Second: To seek to prove negligence, with the assistance of medical experts. That issue of negligence is one of law: As a matter of law, the risk of damage to the patient from the treatment actually adopted has to be weighed in the balance against the benefit to be derived. If the risk of injury obviously and clearly outweighs the benefit to be derived, then it is submitted that [following Bolitho] the makings of an argument to succeed on negligence are established, namely that a body of expert opinion called by the defence could not logically support the treatment administered at all.

SUMMARY:

This is the first time that the House of Lords has expressed reservations about the Bolam test. This test has been the subject of criticism over the years because it appeared to be too protective of the medical profession.
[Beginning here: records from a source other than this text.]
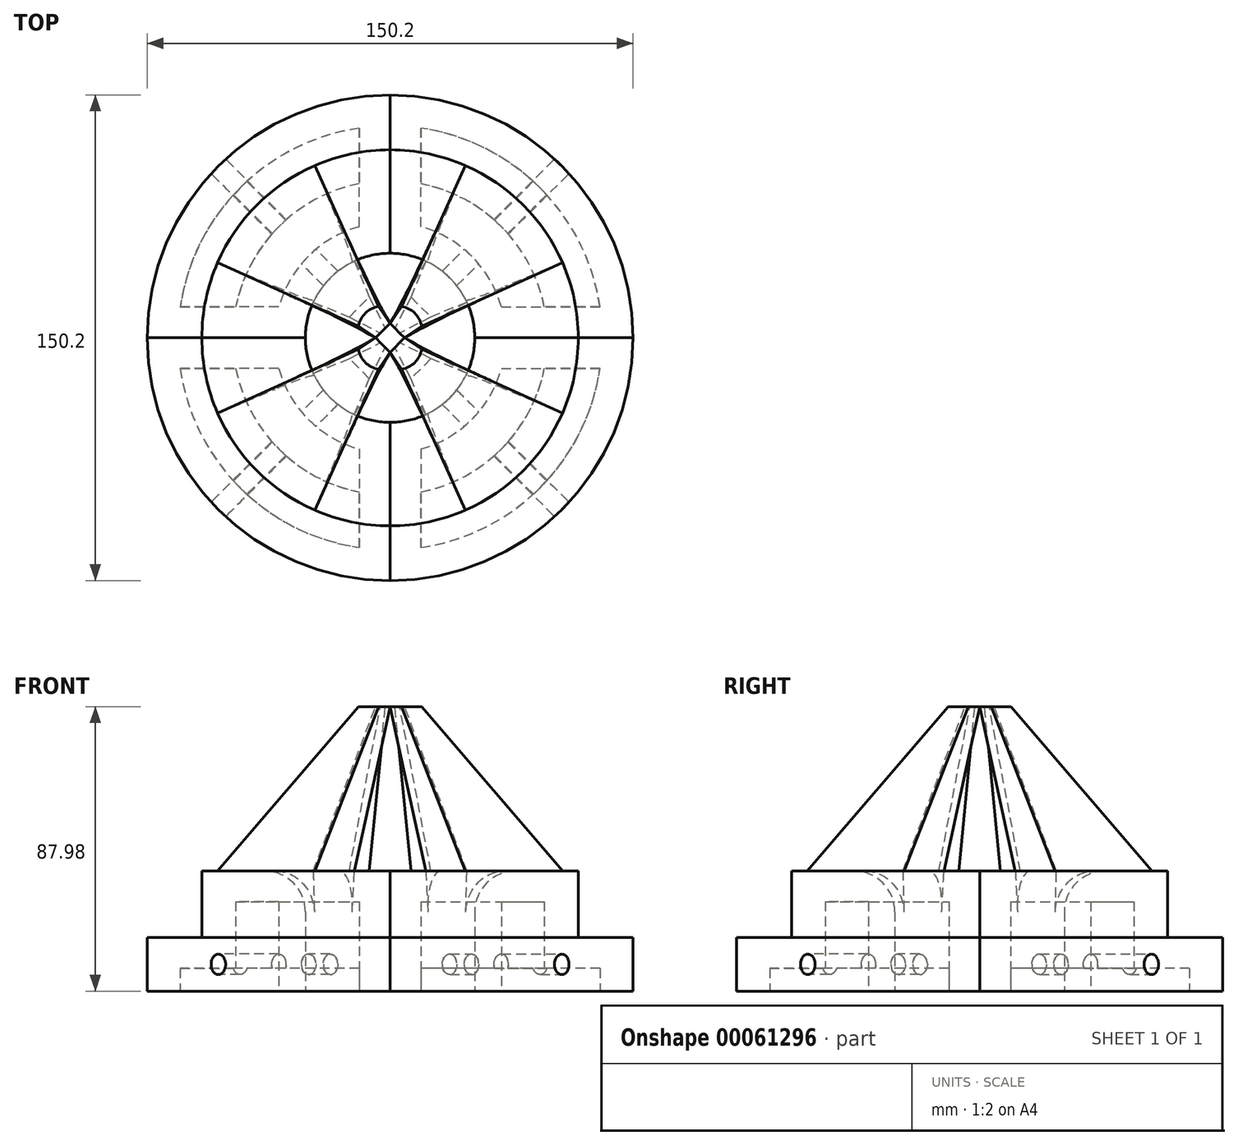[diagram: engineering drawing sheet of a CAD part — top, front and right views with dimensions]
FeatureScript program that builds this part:
annotation { "Feature Type Name" : "Feature", "Feature Type Description" : "" }
export const myFeature = defineFeature(function(context is Context, id is Id, definition is map)
    precondition{}
    {
        {
            var Q0;
            Q0=qCreatedBy(makeId("Right.planeOp"),FACE);
            var sketch = newSketch(context, id + "F0", { "sketchPlane" : qUnion([Q0])});
            skLineSegment(sketch, "E0", {"start": v(-75.1, 0) * mm, "end": v(-75.1, 16.54) * mm});
            skLineSegment(sketch, "E1", {"start": v(-75.1, 16.54) * mm, "end": v(-58.16, 16.54) * mm});
            skLineSegment(sketch, "E2", {"start": v(-58.16, 16.54) * mm, "end": v(-58.16, 37.18) * mm});
            skLineSegment(sketch, "E3", {"start": v(-26.17, 37.18) * mm, "end": v(-26.17, 0) * mm});
            skLineSegment(sketch, "E4", {"start": v(-26.17, 0) * mm, "end": v(-75.1, 0) * mm});
            skLineSegment(sketch, "E5", {"start": v(0, 0) * mm, "end": v(0, 84.17) * mm, "construction": true});
            skLineSegment(sketch, "E6", {"start": v(-26.17, 37.18) * mm, "end": v(-58.16, 37.18) * mm});
            skSolve(sketch);
        }
        {
            var Q0;
            Q0=makeQuery(id+"F0.imprint","IMPRINT",FACE,{"disambiguationData":[TD([[makeQuery(id+"F0.imprint","IMPRINT",EDGE,{"derivedFrom":sQuery(id+"F0.wireOp",EDGE,"E0")}),-1.0]])]});
            var Q1;
            Q1=sQuery(id+"F0.wireOp",EDGE,"E3");
            var Q2;
            Q2=sQuery(id+"F0.wireOp",EDGE,"98a4e65e-aeaa-49af-9cdd-b4144ff3290d");
            var Q3;
            Q3=sQuery(id+"F0.wireOp",EDGE,"E2");
            var Q4;
            Q4=sQuery(id+"F0.wireOp",EDGE,"E1");
            var Q5;
            Q5=sQuery(id+"F0.wireOp",EDGE,"E0");
            var Q6;
            Q6=sQuery(id+"F0.wireOp",EDGE,"E4");
            var Q7;
            Q7=sQuery(id+"F0.wireOp",EDGE,"E5");
            revolve(context, id + "F1", {"entities" : qUnion([Q0]), "surfaceEntities" : qUnion([Q1, Q2, Q3, Q4, Q5, Q6]), "axis" : qUnion([Q7]), "revolveType" : RevolveType.ONE_DIRECTION, "angle" : 90 * degree});
        }
        {
            var Q0;
            Q0=makeQuery(id+"F1.opRevolve","SWEPT_FACE",FACE,{"disambiguationData":[OSD([sQuery(id+"F0.wireOp",EDGE,"E4")])]});
            var Q1;
            Q1=makeQuery(id+"F1.opRevolve","SWEPT_BODY",BODY,{"disambiguationData":[OSD([sQuery(id+"F0.wireOp",EDGE,"E0"),sQuery(id+"F0.wireOp",EDGE,"E1"),sQuery(id+"F0.wireOp",EDGE,"E2"),sQuery(id+"F0.wireOp",EDGE,"E3"),sQuery(id+"F0.wireOp",EDGE,"E4"),sQuery(id+"F0.wireOp",EDGE,"E6")])]});
            shell(context, id + "F2", {"entities" : qUnion([Q0]), "parts" : qUnion([Q1]), "thickness" : 9.52 * mm});
        }
        {
            var Q0;
            Q0=makeQuery(id+"F1.opRevolve","SWEPT_FACE",FACE,{"disambiguationData":[OSD([sQuery(id+"F0.wireOp",EDGE,"E6")])]});
            var sketch = newSketch(context, id + "F3", { "sketchPlane" : qUnion([Q0])});
            skLineSegment(sketch, "E7", {"start": v(53.3, -23.28) * mm, "end": v(23.73, -11.03) * mm});
            skArc(sketch, "E8.0", {"start": v(23.73, -11.03) * mm, "mid": v(18.5, -18.5) * mm, "end": v(11.03, -23.73) * mm});
            skArc(sketch, "E9.0", {"start": v(53.3, -23.28) * mm, "mid": v(41.12, -41.12) * mm, "end": v(23.28, -53.3) * mm});
            skPoint(sketch, "E10.orphan", {"position": v(0, -58.16) * mm});
            skPoint(sketch, "E11.orphan", {"position": v(0, -26.17) * mm});
            skPoint(sketch, "E12.orphan", {"position": v(26.17, 0) * mm});
            skPoint(sketch, "E13.orphan", {"position": v(58.16, 0) * mm});
            skLineSegment(sketch, "E14", {"start": v(23.28, -53.3) * mm, "end": v(11.03, -23.73) * mm});
            skPoint(sketch, "E15", {"position": v(18.5, -18.5) * mm});
            skLineSegment(sketch, "E16", {"start": v(11.03, -23.73) * mm, "end": v(6.43, -12.62) * mm});
            skLineSegment(sketch, "E17", {"start": v(23.73, -11.03) * mm, "end": v(12.62, -6.43) * mm});
            skLineSegment(sketch, "E18", {"start": v(12.62, -6.43) * mm, "end": v(6.43, -12.62) * mm});
            skLineSegment(sketch, "E19", {"start": v(6.43, -12.62) * mm, "end": v(0, -12.62) * mm, "construction": true});
            skLineSegment(sketch, "E20", {"start": v(12.62, 0) * mm, "end": v(12.62, -6.43) * mm, "construction": true});
            skSolve(sketch);
        }
        {
            var Q0;
            Q0=makeQuery(id+"F3.imprint","IMPRINT",FACE,{"disambiguationData":[TD([[makeQuery(id+"F3.imprint","IMPRINT",EDGE,{"derivedFrom":sQuery(id+"F3.wireOp",EDGE,"E7")}),1.0]])]});
            cPlane(context, id + "F4", {"entities" : qUnion([Q0]), "cplaneType" : CPlaneType.OFFSET, "offset" : 50.8 * mm, "width" : 152.4 * mm, "height" : 152.4 * mm});
        }
        {
            var Q0;
            Q0=qCreatedBy(id+"F4.planeOp",FACE);
            var sketch = newSketch(context, id + "F5", { "sketchPlane" : qUnion([Q0])});
            skLineSegment(sketch, "E21", {"start": v(4.5, 0) * mm, "end": v(0, -4.5) * mm});
            skLineSegment(sketch, "E22", {"start": v(0, -4.5) * mm, "end": v(3.56, -9.75) * mm});
            skArc(sketch, "E23", {"start": v(3.56, -9.75) * mm, "mid": v(7.63, -7.63) * mm, "end": v(9.75, -3.56) * mm});
            skLineSegment(sketch, "E24", {"start": v(9.75, -3.56) * mm, "end": v(4.5, 0) * mm});
            skLineSegment(sketch, "E25", {"start": v(0, -4.5) * mm, "end": v(0, 0) * mm, "construction": true});
            skLineSegment(sketch, "E26", {"start": v(0, 0) * mm, "end": v(4.5, 0) * mm, "construction": true});
            skSolve(sketch);
        }
        {
            var Q1;
            Q1 = qSketchRegion(id + "F3", true);
            var Q2;
            Q2 = qSketchRegion(id + "F5", true);
            loft(context, id + "F6", {"operationType" : NewBodyOperationType.ADD, "sheetProfilesArray" : [{ "sheetProfileEntities" : qUnion([Q1]) }, { "sheetProfileEntities" : qUnion([Q2]) }]});
        }
        {
            var Q0;
            Q0=qCreatedBy(makeId("Front.planeOp"),FACE);
            var sketch = newSketch(context, id + "F7", { "sketchPlane" : qUnion([Q0])});
            skLineSegment(sketch, "E27", {"start": v(0, 0) * mm, "end": v(0, 101.26) * mm, "construction": true});
            skSolve(sketch);
        }
        {
            var Q0;
            {var subQ0=sQuery(id+"F5.wireOp",EDGE,"7e04f4c2-8fb7-4243-b27f-478c8cb61137");var subQ1=sQuery(id+"F5.wireOp",EDGE,"acb221f3-b319-4b66-9059-0958f30913aa");var subQ2=sQuery(id+"F3.wireOp",EDGE,"E16");var subQ3=sQuery(id+"F3.wireOp",EDGE,"861f3250-b69a-430a-9e5d-38a851b1d96f.0");var subQ4=sQuery(id+"F3.wireOp",EDGE,"E14");var subQ5=sQuery(id+"F3.wireOp",EDGE,"E9.0");var subQ6=sQuery(id+"F0.wireOp",EDGE,"E6");var subQ7=sQuery(id+"F0.wireOp",EDGE,"E2");var subQ8=sQuery(id+"F3.wireOp",EDGE,"E17");var subQ9=sQuery(id+"F3.wireOp",EDGE,"E7");var subQ10=sQuery(id+"F0.wireOp",EDGE,"E3");var subQ11=makeQuery(id+"F3.imprint","IMPRINT",EDGE,{"derivedFrom":sQuery(id+"F3.wireOp",EDGE,"E8.0")});Q0=makeQuery(id+"F6.boolean.opBoolean","SPLIT",EDGE,{"disambiguationData":[TD([makeQuery(id+"F1.opRevolve","SWEPT_FACE",FACE,{"disambiguationData":[OSD([subQ10])]}),makeQuery(id+"F1.opRevolve","SWEPT_FACE",FACE,{"disambiguationData":[OSD([subQ6])]}),makeQuery(id+"F6.opLoft","SWEPT_FACE",FACE,{"disambiguationData":[OSD([subQ7,subQ6,subQ9,subQ5,subQ3,subQ8,sQuery(id+"F5.wireOp",EDGE,"Cu43ddvo-ng6Z-f3fH-Borm-I5GrP3YaGcei"),subQ1,subQ0])]}),makeQuery(id+"F6.opLoft","SWEPT_FACE",FACE,{"disambiguationData":[OSD([subQ7,subQ6,subQ5,subQ4,subQ3,subQ2,sQuery(id+"F5.wireOp",EDGE,"MNGc9qBW-LTLU-AJqV-Pgwf-4KyOUYKcS0TR"),subQ1,subQ0])]}),makeQuery(id+"F6.opLoft","CAP_FACE",FACE,{"disambiguationData":[OSD([makeQuery(id+"F3.imprint","IMPRINT",FACE,{"disambiguationData":[TD([[subQ11,-1.0]])]}),makeQuery(id+"F3.imprint","IMPRINT",FACE,{"disambiguationData":[TD([[makeQuery(id+"F3.imprint","IMPRINT",EDGE,{"derivedFrom":subQ9}),1.0]])]})])],"isStart":true})])],"derivedFrom":makeQuery(id+"F1.opRevolve","SWEPT_EDGE",EDGE,{"disambiguationData":[OSD([subQ10,subQ6])]})});}
            var Q1;
            {var subQ0=sQuery(id+"F5.wireOp",EDGE,"7e04f4c2-8fb7-4243-b27f-478c8cb61137");var subQ1=sQuery(id+"F5.wireOp",EDGE,"acb221f3-b319-4b66-9059-0958f30913aa");var subQ2=sQuery(id+"F3.wireOp",EDGE,"E16");var subQ3=sQuery(id+"F3.wireOp",EDGE,"861f3250-b69a-430a-9e5d-38a851b1d96f.0");var subQ4=sQuery(id+"F3.wireOp",EDGE,"E14");var subQ5=sQuery(id+"F3.wireOp",EDGE,"E9.0");var subQ6=sQuery(id+"F0.wireOp",EDGE,"E6");var subQ7=sQuery(id+"F0.wireOp",EDGE,"E2");var subQ8=sQuery(id+"F3.wireOp",EDGE,"E17");var subQ9=sQuery(id+"F3.wireOp",EDGE,"E7");var subQ10=sQuery(id+"F0.wireOp",EDGE,"E3");var subQ11=makeQuery(id+"F3.imprint","IMPRINT",EDGE,{"derivedFrom":sQuery(id+"F3.wireOp",EDGE,"E8.0")});Q1=makeQuery(id+"F13.opPattern","COPY",EDGE,{"derivedFrom":makeQuery(id+"F6.boolean.opBoolean","SPLIT",EDGE,{"disambiguationData":[TD([makeQuery(id+"F1.opRevolve","SWEPT_FACE",FACE,{"disambiguationData":[OSD([subQ10])]}),makeQuery(id+"F1.opRevolve","SWEPT_FACE",FACE,{"disambiguationData":[OSD([subQ6])]}),makeQuery(id+"F6.opLoft","SWEPT_FACE",FACE,{"disambiguationData":[OSD([subQ7,subQ6,subQ9,subQ5,subQ3,subQ8,sQuery(id+"F5.wireOp",EDGE,"Cu43ddvo-ng6Z-f3fH-Borm-I5GrP3YaGcei"),subQ1,subQ0])]}),makeQuery(id+"F6.opLoft","SWEPT_FACE",FACE,{"disambiguationData":[OSD([subQ7,subQ6,subQ5,subQ4,subQ3,subQ2,sQuery(id+"F5.wireOp",EDGE,"MNGc9qBW-LTLU-AJqV-Pgwf-4KyOUYKcS0TR"),subQ1,subQ0])]}),makeQuery(id+"F6.opLoft","CAP_FACE",FACE,{"disambiguationData":[OSD([makeQuery(id+"F3.imprint","IMPRINT",FACE,{"disambiguationData":[TD([[subQ11,-1.0]])]}),makeQuery(id+"F3.imprint","IMPRINT",FACE,{"disambiguationData":[TD([[makeQuery(id+"F3.imprint","IMPRINT",EDGE,{"derivedFrom":subQ9}),1.0]])]})])],"isStart":true})])],"derivedFrom":makeQuery(id+"F1.opRevolve","SWEPT_EDGE",EDGE,{"disambiguationData":[OSD([subQ10,subQ6])]})}),"instanceName":"1"});}
            var Q2;
            {var subQ0=sQuery(id+"F5.wireOp",EDGE,"7e04f4c2-8fb7-4243-b27f-478c8cb61137");var subQ1=sQuery(id+"F5.wireOp",EDGE,"acb221f3-b319-4b66-9059-0958f30913aa");var subQ2=sQuery(id+"F3.wireOp",EDGE,"E16");var subQ3=sQuery(id+"F3.wireOp",EDGE,"861f3250-b69a-430a-9e5d-38a851b1d96f.0");var subQ4=sQuery(id+"F3.wireOp",EDGE,"E14");var subQ5=sQuery(id+"F3.wireOp",EDGE,"E9.0");var subQ6=sQuery(id+"F0.wireOp",EDGE,"E6");var subQ7=sQuery(id+"F0.wireOp",EDGE,"E2");var subQ8=sQuery(id+"F3.wireOp",EDGE,"E17");var subQ9=sQuery(id+"F3.wireOp",EDGE,"E7");var subQ10=sQuery(id+"F0.wireOp",EDGE,"E3");var subQ11=makeQuery(id+"F3.imprint","IMPRINT",EDGE,{"derivedFrom":sQuery(id+"F3.wireOp",EDGE,"E8.0")});Q2=makeQuery(id+"F13.opPattern","COPY",EDGE,{"derivedFrom":makeQuery(id+"F6.boolean.opBoolean","SPLIT",EDGE,{"disambiguationData":[TD([makeQuery(id+"F1.opRevolve","SWEPT_FACE",FACE,{"disambiguationData":[OSD([subQ10])]}),makeQuery(id+"F1.opRevolve","SWEPT_FACE",FACE,{"disambiguationData":[OSD([subQ6])]}),makeQuery(id+"F6.opLoft","SWEPT_FACE",FACE,{"disambiguationData":[OSD([subQ7,subQ6,subQ9,subQ5,subQ3,subQ8,sQuery(id+"F5.wireOp",EDGE,"Cu43ddvo-ng6Z-f3fH-Borm-I5GrP3YaGcei"),subQ1,subQ0])]}),makeQuery(id+"F6.opLoft","SWEPT_FACE",FACE,{"disambiguationData":[OSD([subQ7,subQ6,subQ5,subQ4,subQ3,subQ2,sQuery(id+"F5.wireOp",EDGE,"MNGc9qBW-LTLU-AJqV-Pgwf-4KyOUYKcS0TR"),subQ1,subQ0])]}),makeQuery(id+"F6.opLoft","CAP_FACE",FACE,{"disambiguationData":[OSD([makeQuery(id+"F3.imprint","IMPRINT",FACE,{"disambiguationData":[TD([[subQ11,-1.0]])]}),makeQuery(id+"F3.imprint","IMPRINT",FACE,{"disambiguationData":[TD([[makeQuery(id+"F3.imprint","IMPRINT",EDGE,{"derivedFrom":subQ9}),1.0]])]})])],"isStart":true})])],"derivedFrom":makeQuery(id+"F1.opRevolve","SWEPT_EDGE",EDGE,{"disambiguationData":[OSD([subQ10,subQ6])]})}),"instanceName":"2"});}
            var Q3;
            {var subQ0=sQuery(id+"F5.wireOp",EDGE,"7e04f4c2-8fb7-4243-b27f-478c8cb61137");var subQ1=sQuery(id+"F5.wireOp",EDGE,"acb221f3-b319-4b66-9059-0958f30913aa");var subQ2=sQuery(id+"F3.wireOp",EDGE,"E16");var subQ3=sQuery(id+"F3.wireOp",EDGE,"861f3250-b69a-430a-9e5d-38a851b1d96f.0");var subQ4=sQuery(id+"F3.wireOp",EDGE,"E14");var subQ5=sQuery(id+"F3.wireOp",EDGE,"E9.0");var subQ6=sQuery(id+"F0.wireOp",EDGE,"E6");var subQ7=sQuery(id+"F0.wireOp",EDGE,"E2");var subQ8=sQuery(id+"F3.wireOp",EDGE,"E17");var subQ9=sQuery(id+"F3.wireOp",EDGE,"E7");var subQ10=sQuery(id+"F0.wireOp",EDGE,"E3");var subQ11=makeQuery(id+"F3.imprint","IMPRINT",EDGE,{"derivedFrom":sQuery(id+"F3.wireOp",EDGE,"E8.0")});Q3=makeQuery(id+"F13.opPattern","COPY",EDGE,{"derivedFrom":makeQuery(id+"F6.boolean.opBoolean","SPLIT",EDGE,{"disambiguationData":[TD([makeQuery(id+"F1.opRevolve","SWEPT_FACE",FACE,{"disambiguationData":[OSD([subQ10])]}),makeQuery(id+"F1.opRevolve","SWEPT_FACE",FACE,{"disambiguationData":[OSD([subQ6])]}),makeQuery(id+"F6.opLoft","SWEPT_FACE",FACE,{"disambiguationData":[OSD([subQ7,subQ6,subQ9,subQ5,subQ3,subQ8,sQuery(id+"F5.wireOp",EDGE,"Cu43ddvo-ng6Z-f3fH-Borm-I5GrP3YaGcei"),subQ1,subQ0])]}),makeQuery(id+"F6.opLoft","SWEPT_FACE",FACE,{"disambiguationData":[OSD([subQ7,subQ6,subQ5,subQ4,subQ3,subQ2,sQuery(id+"F5.wireOp",EDGE,"MNGc9qBW-LTLU-AJqV-Pgwf-4KyOUYKcS0TR"),subQ1,subQ0])]}),makeQuery(id+"F6.opLoft","CAP_FACE",FACE,{"disambiguationData":[OSD([makeQuery(id+"F3.imprint","IMPRINT",FACE,{"disambiguationData":[TD([[subQ11,-1.0]])]}),makeQuery(id+"F3.imprint","IMPRINT",FACE,{"disambiguationData":[TD([[makeQuery(id+"F3.imprint","IMPRINT",EDGE,{"derivedFrom":subQ9}),1.0]])]})])],"isStart":true})])],"derivedFrom":makeQuery(id+"F1.opRevolve","SWEPT_EDGE",EDGE,{"disambiguationData":[OSD([subQ10,subQ6])]})}),"instanceName":"3"});}
            fillet(context, id + "F8", {"entities" : qUnion([Q0, Q1, Q2, Q3]), "radius" : 12.7 * mm, "tangentPropagation" : true, "allowEdgeOverflow" : false});
        }
        {
            var Q0;
            Q0=makeQuery(id+"F1.opRevolve","SWEPT_FACE",FACE,{"disambiguationData":[OSD([sQuery(id+"F0.wireOp",EDGE,"E1")])]});
            var sketch = newSketch(context, id + "F9", { "sketchPlane" : qUnion([Q0])});
            skLineSegment(sketch, "E28", {"start": v(0, 0) * mm, "end": v(53.1, -53.1) * mm, "construction": true});
            skSolve(sketch);
        }
        {
            var Q0;
            Q0=sQuery(id+"F9.wireOp",EDGE,"E28");
            var Q1;
            Q1=sQuery(id+"F9.wireOp",VERTEX,"E28.end");
            cPlane(context, id + "F10", {"entities" : qUnion([Q0, Q1]), "cplaneType" : CPlaneType.LINE_POINT, "offset" : 152.4 * mm, "width" : 152.4 * mm, "height" : 152.4 * mm});
        }
        {
            var Q0;
            Q0=qCreatedBy(id+"F10.planeOp",FACE);
            var sketch = newSketch(context, id + "F11", { "sketchPlane" : qUnion([Q0])});
            skPoint(sketch, "E29", {"position": v(0, 8.27) * mm});
            skLineSegment(sketch, "E30", {"start": v(0, 0) * mm, "end": v(0, 16.54) * mm, "construction": true});
            skCircle(sketch, "E31", {"center": v(0, 8.27) * mm, "radius": 3.18 * mm});
            skSolve(sketch);
        }
        {
            var Q0;
            Q0 = qSketchRegion(id + "F11", true);
            extrude(context, id + "F12", {"entities" : qUnion([Q0]), "operationType" : NewBodyOperationType.REMOVE, "endBound" : BoundingType.THROUGH_ALL, "oppositeDirection" : true, "depth" : 25.4 * mm});
        }
        {
            var Q0;
            Q0=makeQuery(id+"F1.opRevolve","SWEPT_BODY",BODY,{"disambiguationData":[OSD([sQuery(id+"F0.wireOp",EDGE,"E0"),sQuery(id+"F0.wireOp",EDGE,"E1"),sQuery(id+"F0.wireOp",EDGE,"E2"),sQuery(id+"F0.wireOp",EDGE,"E3"),sQuery(id+"F0.wireOp",EDGE,"E4"),sQuery(id+"F0.wireOp",EDGE,"E6")])]});
            var Q1;
            Q1=sQuery(id+"F7.wireOp",EDGE,"E27");
            circularPattern(context, id + "F13", {"entities" : qUnion([Q0]), "axis" : qUnion([Q1]), "angle" : 360 * degree, "instanceCount" : 4, "equalSpace" : true});
        }
    });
It conveyed the impression that it was doctors rather than the courts who were the final arbiter of the standard of care to be owed in a medical environment.

In short, the courts are looking to ensure that it is the medical opinion itself which is responsible, respectable/reasonable as opposed to the calibre/disposition of the medical experts espousing such opinion.

Bolitho can be interpreted as opening the way for a modest reappraisal of the position, whereby as a longstop it is for the court to decide what ought to be done if what is done obviously fails to satisfy the risk-benefit ratio.